INVESTIGADORES
KRAPOVICKAS Veronica
congresos y reuniones científicas
Título:
Desert systems, climate change, and trace fossils
Autor/es:
KRAPOVICKAS, V.; MÁNGANO M.G.; BUATOIS, L.; MARSICANO, C.A.
Reunión:
Congreso; Fourth International Congress on Ichnology (ICHNIA); 2016
Resumen:
Desert settings consist of complex mosaics of habitats or physical units associated with organism activity. Trace-fossil distribution can be understood as reflecting the partitioning of desert settings in a mosaic of landscape units, characterized by water content and its temporal fluctuations, nutrient availability, nature of the substrate, and the dominant organisms present. In turn, desert systems are dynamic entities that change as a response to regional climate.
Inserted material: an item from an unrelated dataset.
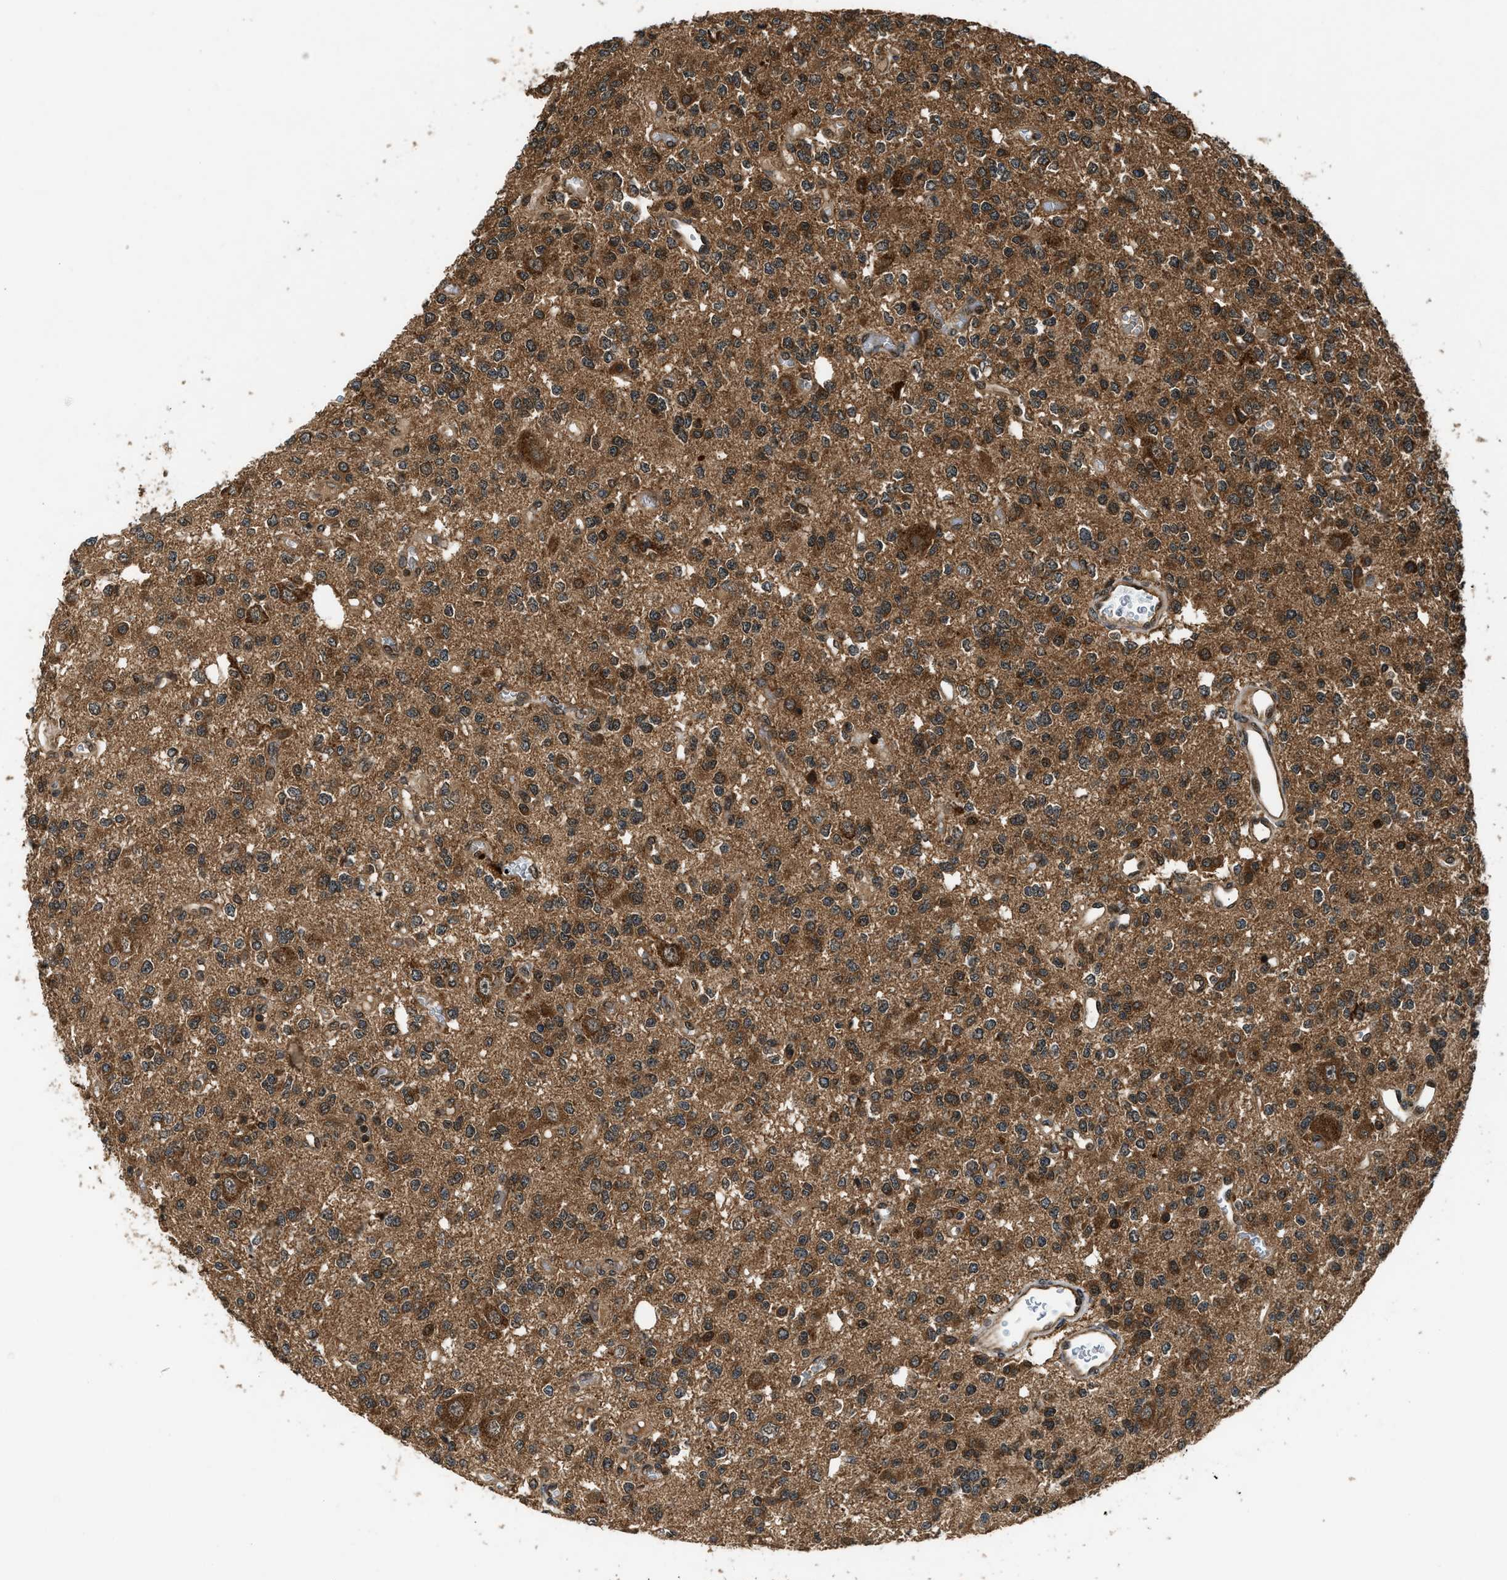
{"staining": {"intensity": "moderate", "quantity": ">75%", "location": "cytoplasmic/membranous"}, "tissue": "glioma", "cell_type": "Tumor cells", "image_type": "cancer", "snomed": [{"axis": "morphology", "description": "Glioma, malignant, Low grade"}, {"axis": "topography", "description": "Brain"}], "caption": "Glioma was stained to show a protein in brown. There is medium levels of moderate cytoplasmic/membranous positivity in approximately >75% of tumor cells. (DAB (3,3'-diaminobenzidine) IHC, brown staining for protein, blue staining for nuclei).", "gene": "RPS6KB1", "patient": {"sex": "male", "age": 38}}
Landscape units, such as eolian sand seas, salt flat and playa lake systems, ephemeral rivers and alluvial fans, interact in response to regional-scale climate variations in hyper-arid, arid, and semiarid climatic settings. Ancient deserts completely developed under hyper-arid climatic conditions rarely preserve ichnofossils due to the absence of moisture near the surface. The alternation of wet periods may represent windows for life development and thus, preservation of biogenic structures. Arid deserts display complex patterns of dunes combined with dry, wet, and flooded interdunes. Dry desert elements (e.g. dunes, interdunes, sand sheets) typically record the Entradichnus-Octopodichnus and Chelichnus Ichnofacies. Slight rises in regional precipitation produce elevation of the water table and increase of fluvial discharges that provide water and sediment to the system. These processes may result in the local concentration of ichnofossils in wet interdunes and ephemeral fluvial systems, illustrating the Scoyenia and Chelichnus Ichnofacies. In semiarid systems playa lakes expand by the addition of freshwater, evolving into freshwater lakes, and fluvial systems may become more common; lake margins and fluvial overbanks typically contain trace-fossil assemblages that may be ascribed to the Scoyenia Ichnofacies.